Police Officer Craig Shaw



*Lancaster Police Department
Texas*
End of Watch: Sunday, June 20, 2010
Biographical Info
*Age:* 37
*Tour of Duty:* 5 years
*Badge Number:* Not available
Incident Details
*Cause of Death:* Gunfire
*Date of Incident:* Sunday, June 20, 2010
*Weapon Used:* Gun; Unknown type
*Suspect Info:* Shot and killed
Officer Craig Shaw was shot and killed after responding to a shooting call at a local apartment complex. After arriving at the scene and he and other officers began searching for the suspect.

As the officers approached the man he suddenly turned and opened fire, fatally wounding Officer Shaw. Another officer returned fire and killed the suspect.

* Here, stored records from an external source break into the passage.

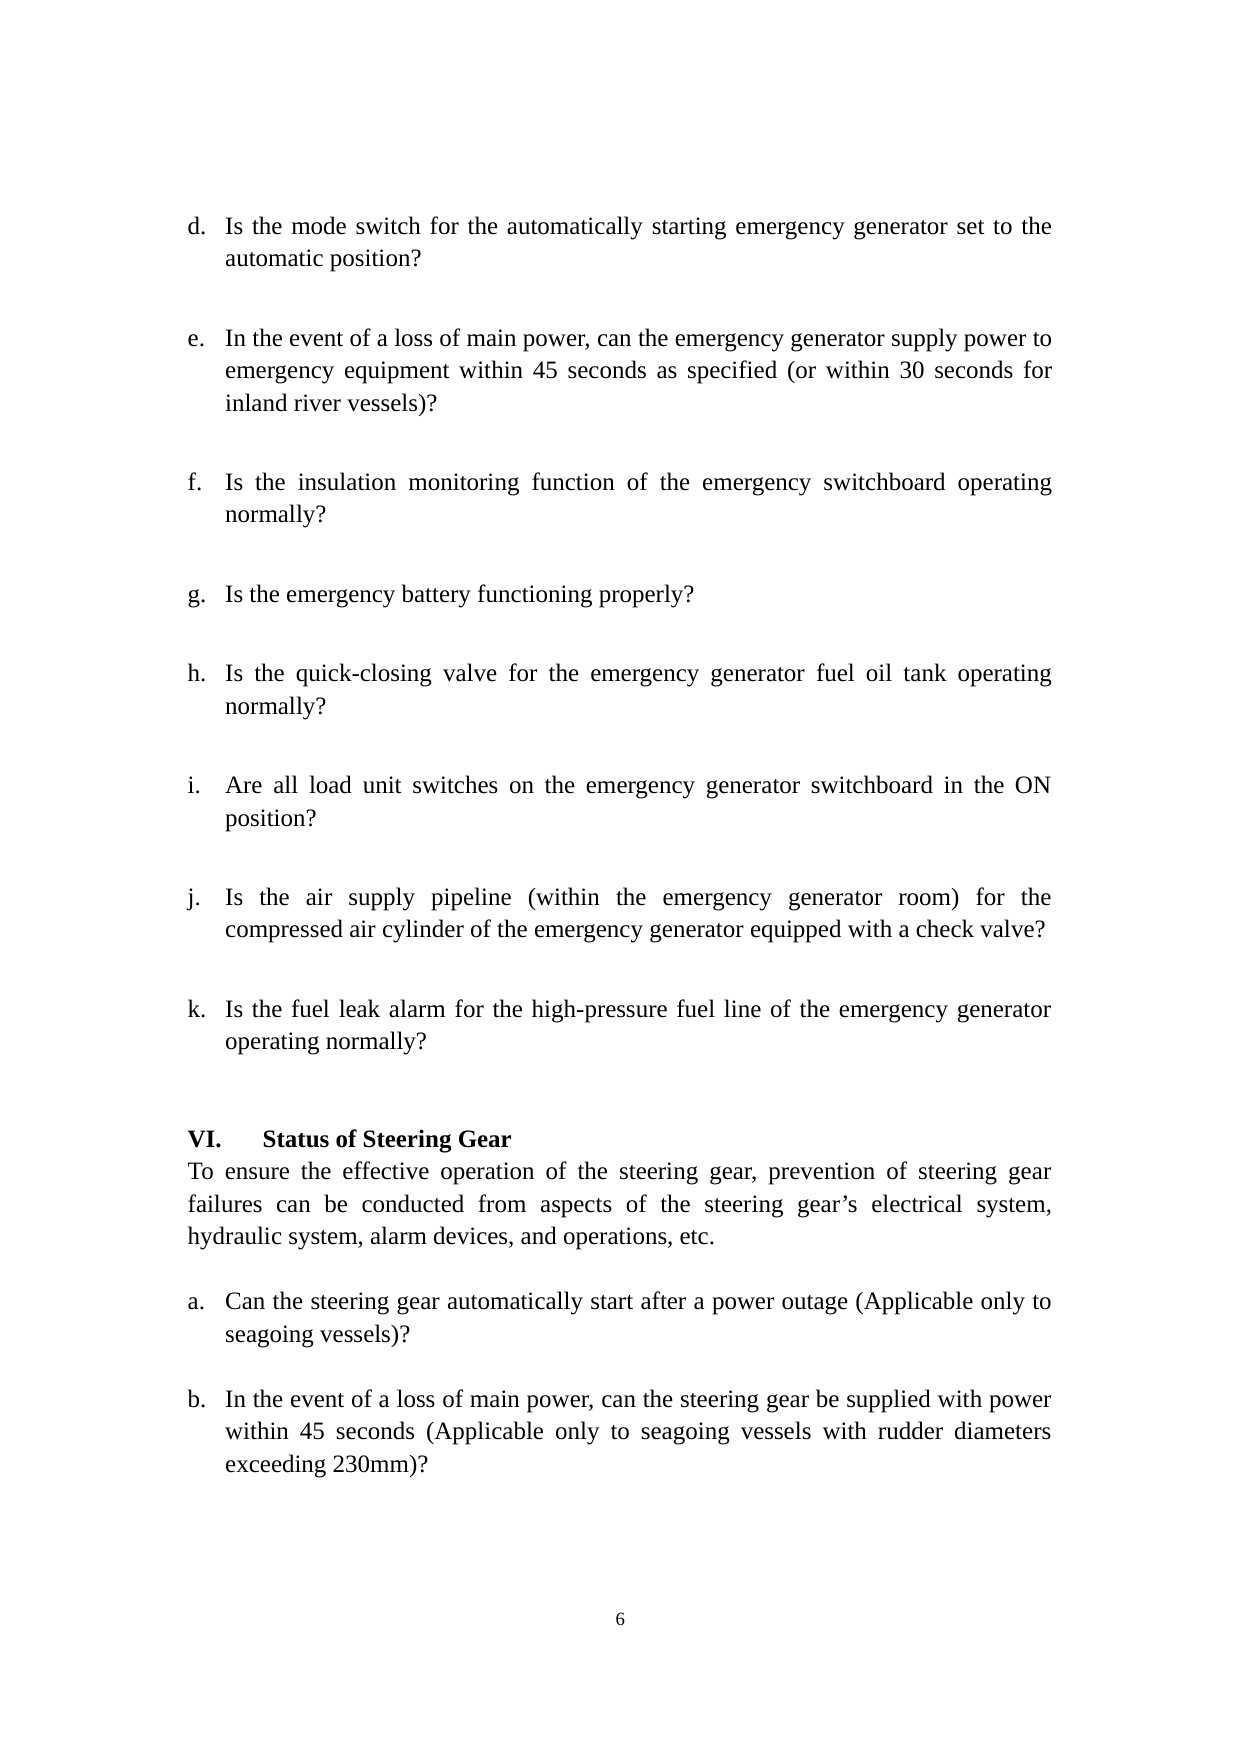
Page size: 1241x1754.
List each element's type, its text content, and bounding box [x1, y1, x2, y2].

list Is the emergency battery functioning properly? [187, 577, 1053, 609]
list In the event of a loss of main power, can the emergency generator supply power to emergency equipment within 45 seconds as specified (or within 30 seconds for inland river vessels)? [187, 321, 1053, 418]
list Are all load unit switches on the emergency generator switchboard in the ON position? [187, 768, 1053, 833]
text To ensure the effective operation of the steering gear, prevention of steering gear failures can be conducted from aspects of the steering gear’s electrical system, hydraulic system, alarm devices, and operations, etc. [187, 1154, 1053, 1252]
list Is the mode switch for the automatically starting emergency generator set to the automatic position? [187, 209, 1053, 274]
list In the event of a loss of main power, can the steering gear be supplied with power within 45 seconds (Applicable only to seagoing vessels with rudder diameters exceeding 230mm)? [187, 1382, 1053, 1479]
list Can the steering gear automatically start after a power outage (Applicable only to seagoing vessels)? [187, 1284, 1053, 1349]
list Status of Steering Gear [187, 1122, 1053, 1154]
list Is the insulation monitoring function of the emergency switchboard operating normally? [187, 465, 1053, 530]
list Is the air supply pipeline (within the emergency generator room) for the compressed air cylinder of the emergency generator equipped with a check valve? [187, 880, 1053, 945]
list Is the fuel leak alarm for the high-pressure fuel line of the emergency generator operating normally? [187, 992, 1053, 1057]
list Is the quick-closing valve for the emergency generator fuel oil tank operating normally? [187, 656, 1053, 721]
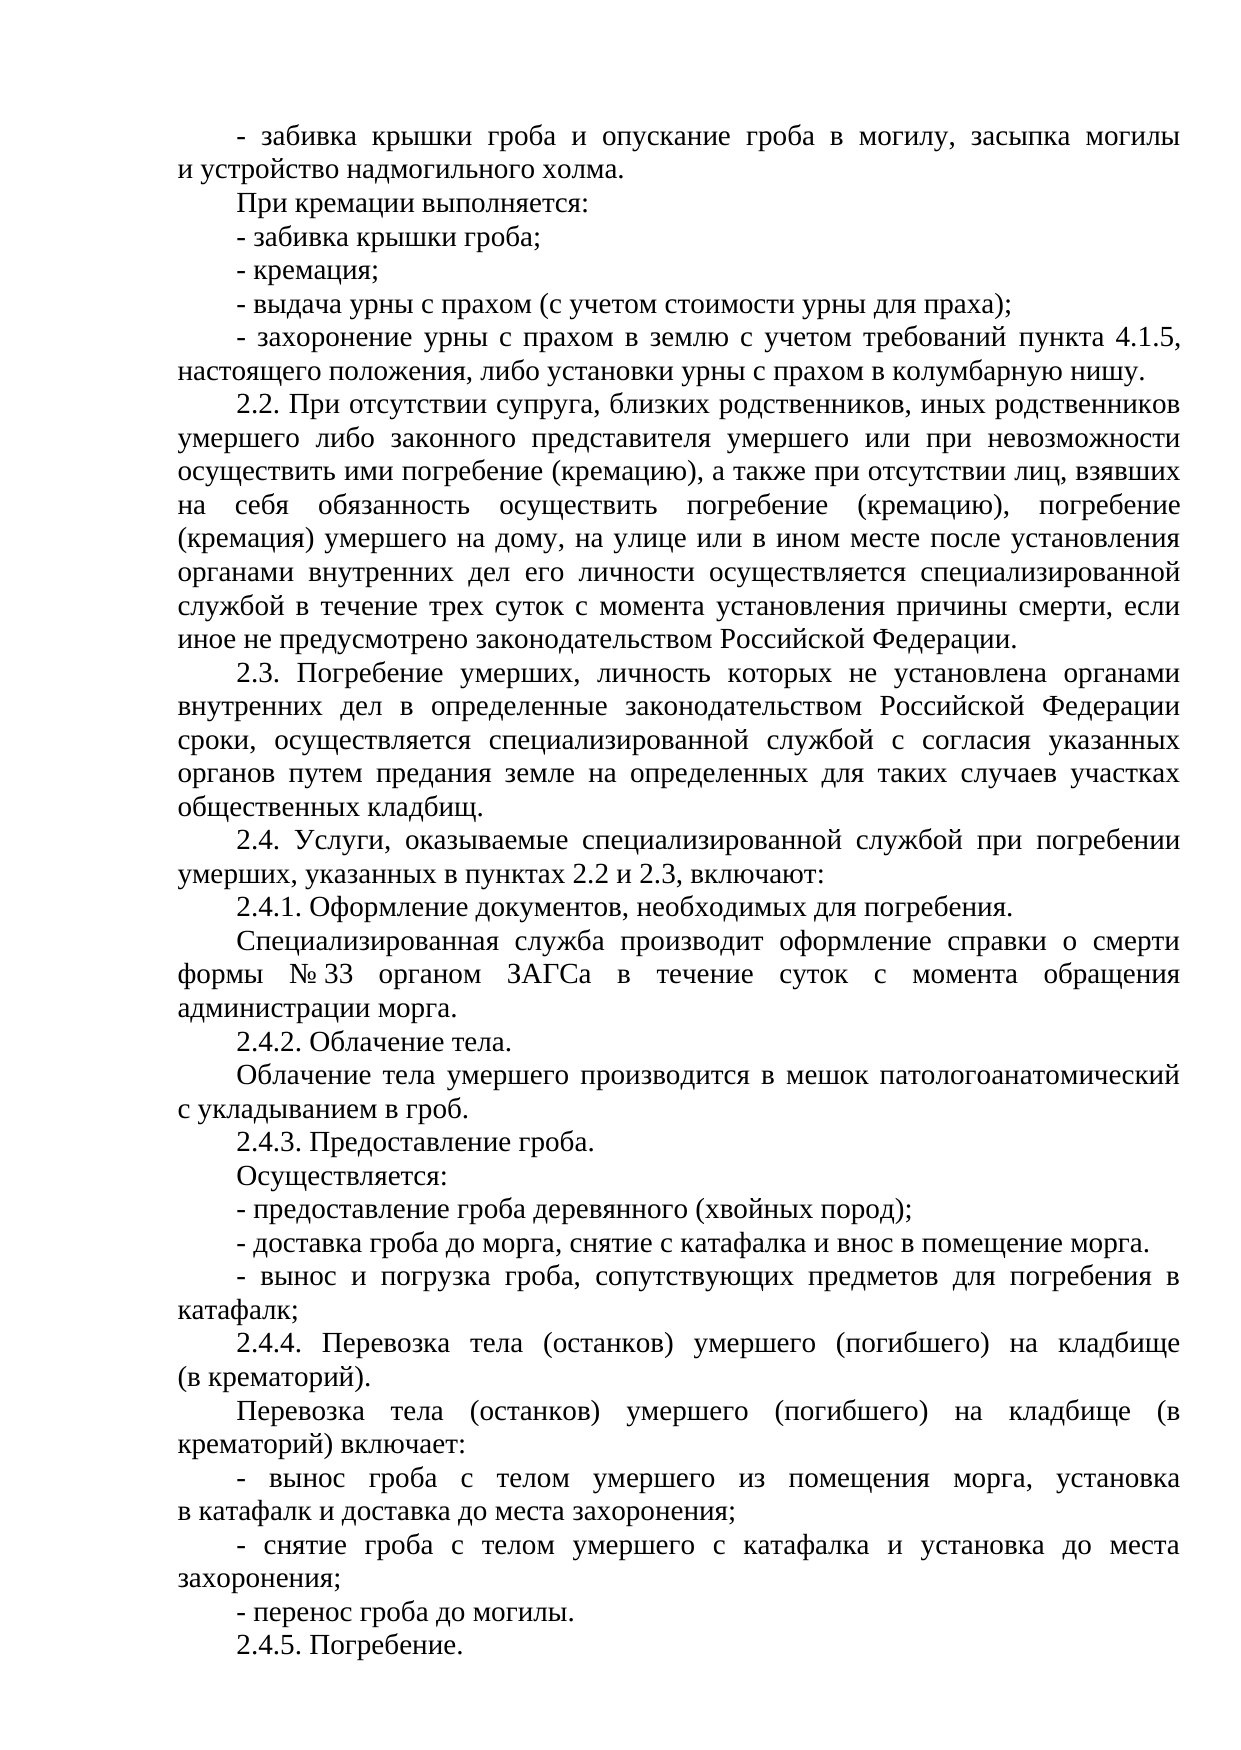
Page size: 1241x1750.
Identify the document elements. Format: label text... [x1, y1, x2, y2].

Officer Shaw had served with the Lancaster Police Department for five years. He is survived by his wife and two children.
Agency Contact Information
Lancaster Police Department
1501 North Dallas Avenue
Lancaster, TX 75134

Phone: (972) 218-2711

_*Please contact the Lancaster Police Department for funeral arrangements or for survivor benefit fund information.*_


----------



## DEI8 (Jan 20, 2006)

Rest in Peace Officer Shaw, thoughts and prayers to his family.


----------



## TRPDiesel (Nov 28, 2008)

Rest in Peace Officer Shaw


----------



## mr.anttrax (May 24, 2006)

RIP Officer Shaw.


----------



## 7MPOC (Mar 16, 2004)

Rest in Peace Brother


----------



## SPINMASS (Jan 30, 2004)

RIP Officer


----------



## Mass (Jan 21, 2006)

Rip Officer.


----------



## trueblue (Jan 21, 2008)

RIP


----------